The first time Jamie saw the shimmer, she told her mom.
That earned her a slap for telling stories.
After that, Jamie kept quiet when she saw the shimmer, but she did wonder why her Sunday School teacher could tell stories, and Jesus could tell stories, but she couldn’t tell stories.
Asking her mom about that earned her another slap for “being a smart-mouth.”
Jamie became a quiet child, observing the world with dark brown eyes and a still face. Too much expression might earn her another slap.
In school, her teachers praised her for being a good listener.
She didn’t tell them that she had learned to listen halfway, with part of her mind wondering about the shimmer, wondering when she would see it again, shining like an iridescent soap bubble in the sun.
Every few weeks, she would see the shimmer. It appeared in the sun, the rain, the dark grey days, outside, and sometimes in a mirror, a window pane, or a glass of water. She thought sometimes that others could see it too, but she didn’t ask.
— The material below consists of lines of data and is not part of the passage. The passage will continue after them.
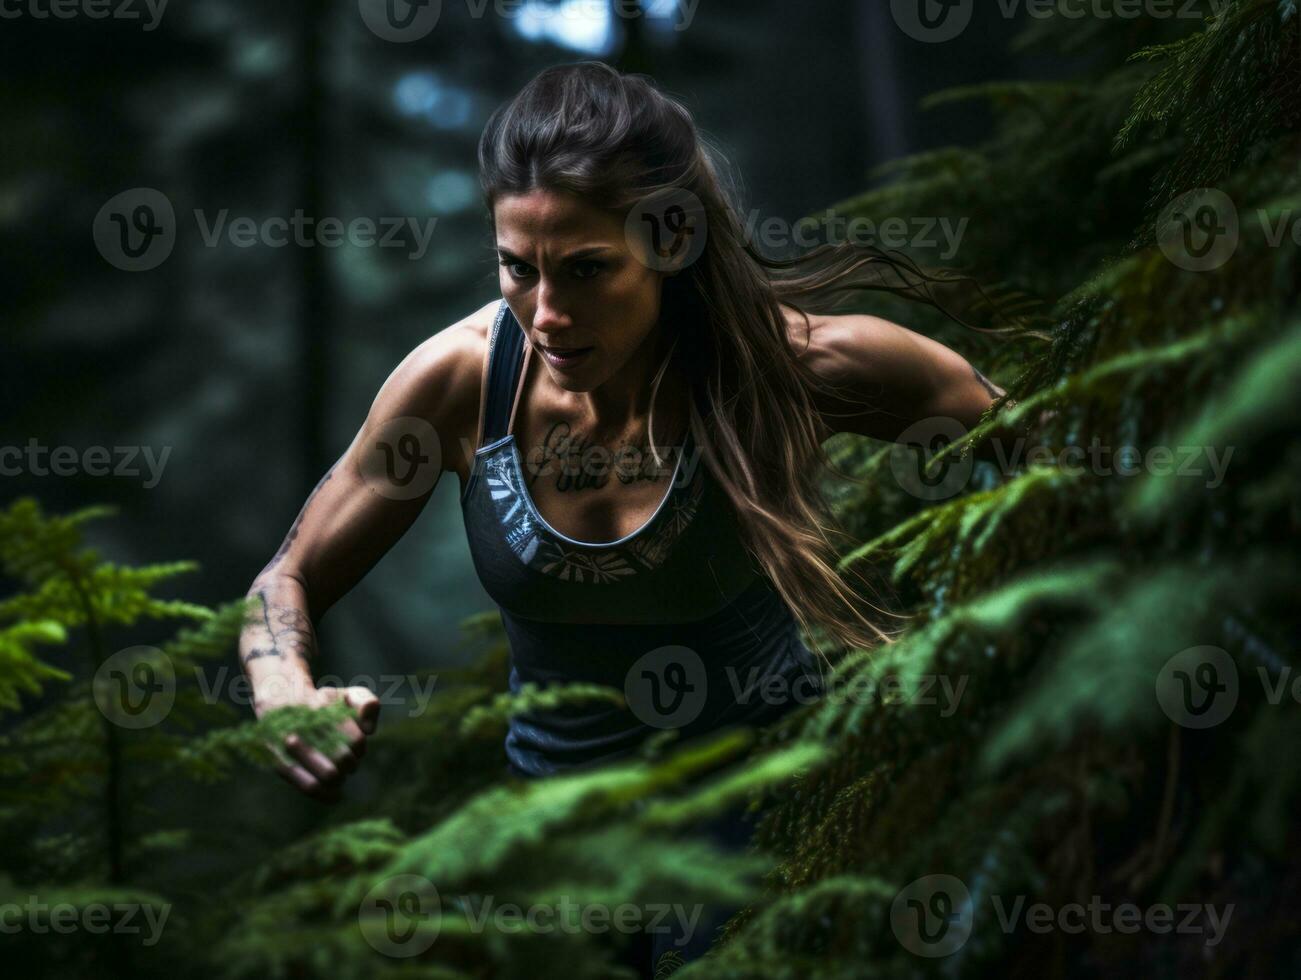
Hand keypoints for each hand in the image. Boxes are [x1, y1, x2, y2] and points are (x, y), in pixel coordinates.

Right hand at [256, 685, 379, 803]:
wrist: (279, 701)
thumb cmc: (321, 703)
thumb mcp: (346, 694)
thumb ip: (366, 703)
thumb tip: (369, 730)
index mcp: (325, 708)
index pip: (356, 740)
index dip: (359, 749)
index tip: (355, 749)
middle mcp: (306, 725)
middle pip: (343, 759)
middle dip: (350, 765)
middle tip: (347, 764)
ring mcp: (290, 744)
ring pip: (328, 775)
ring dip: (340, 779)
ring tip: (339, 776)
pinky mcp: (280, 762)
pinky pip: (309, 786)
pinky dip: (327, 795)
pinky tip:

The shimmer gave her purpose, kept her wanting to live, even when her mother changed her slaps to fists, even when her mother’s boyfriend stuck his burning cigarettes on her hands.
She kept her fists closed at school, but kept them loose. She didn’t want the bullies thinking she wanted a fight.
One day, the shimmer in the mirror dimmed after she saw the collections of bruises on her torso. Her ribs ached when she breathed. Her mom had been mad that Jamie didn’t get her another beer right away when she yelled for one.
Jamie hadn’t heard her because she had been focused on the biggest shimmer she had ever seen, almost as big as her. It was in the back yard, by the patch of dandelions that survived by the fence.
As her tears fell, Jamie realized the shimmer in the mirror had nearly disappeared. She couldn’t stand losing it now and so she did something she hadn’t done since the first time.
She reached for it, felt her fingers tingle as they entered it, saw them disappear. But when she reached further, she seemed to hit a barrier at the edges of the shimmer. Scrunching her hand, she could reach in further, all the way to her elbow, where the thickness there slowed her down.
It was frightening, not knowing where her hand and arm were, but it didn’t hurt. It just looked freaky.
Slowly, she pulled her arm and hand out to inspect them. They looked normal, like always. She held up her other hand and arm to compare them, and everything was the same.
Was the shimmer a portal to another world? Her science teacher had mentioned the theory of other dimensions in class, and the geeks at the gamer’s table seemed to be taken with the idea of jumping from place to place. Of course, the gamers always mentioned that it might not be safe, even if it were possible. She had listened to their conversations several times in the library at lunch.
But, was this world safe? Could another world be any worse?
Jamie held up her shirt and inspected the bruises on her torso again, took a deeper breath and felt a sharp cry escape from her lips from the pain of it.
“Jamie Ann Withers, you get out here now! I told you a million times not to waste our water bill on long showers.”
Jamie didn’t want to go out, but if she stayed in the bathroom any longer, her mother might actually get off the couch and break down the door, like her last boyfriend had.
Jamie unlocked the door and peered down the hallway.
Her mother slouched on the couch with a reefer in one hand, and a crushed beer can in the other.
“Get out here and get me another drink, brat!”
Jamie walked to the edge of the living room. “We’re out of beer, mom.”
“Fine! Go get me some more with the money from the freezer.”
That was supposed to be their rent money, but Jamie knew she couldn’t say anything about that.
“Okay, mom.” She carefully eased through the living room and into the tiny kitchen. In the freezer, she found a wadded ball of money. Carefully, she took out a ten.
Through the doorway, she could just see her mom staring at the television.
“Bye, mom,” she whispered. She opened the back door, and slid out sideways, closing it softly behind her.
The shimmer by the dandelions seemed even bigger, maybe big enough for her. Iridescent like a butterfly’s wings and rippling with energy, the shimmer was the most beautiful thing Jamie had ever seen.
She approached it carefully, but before she dared try it, she reached down and picked a dandelion. Blowing the seeds into the shimmer, she made her wish.
Following the last seed, she stepped into the shimmer and felt it rushing all around her, like a warm wind with a chorus of angels.
No matter where she landed, the ride was worth more than all of her life in her own world.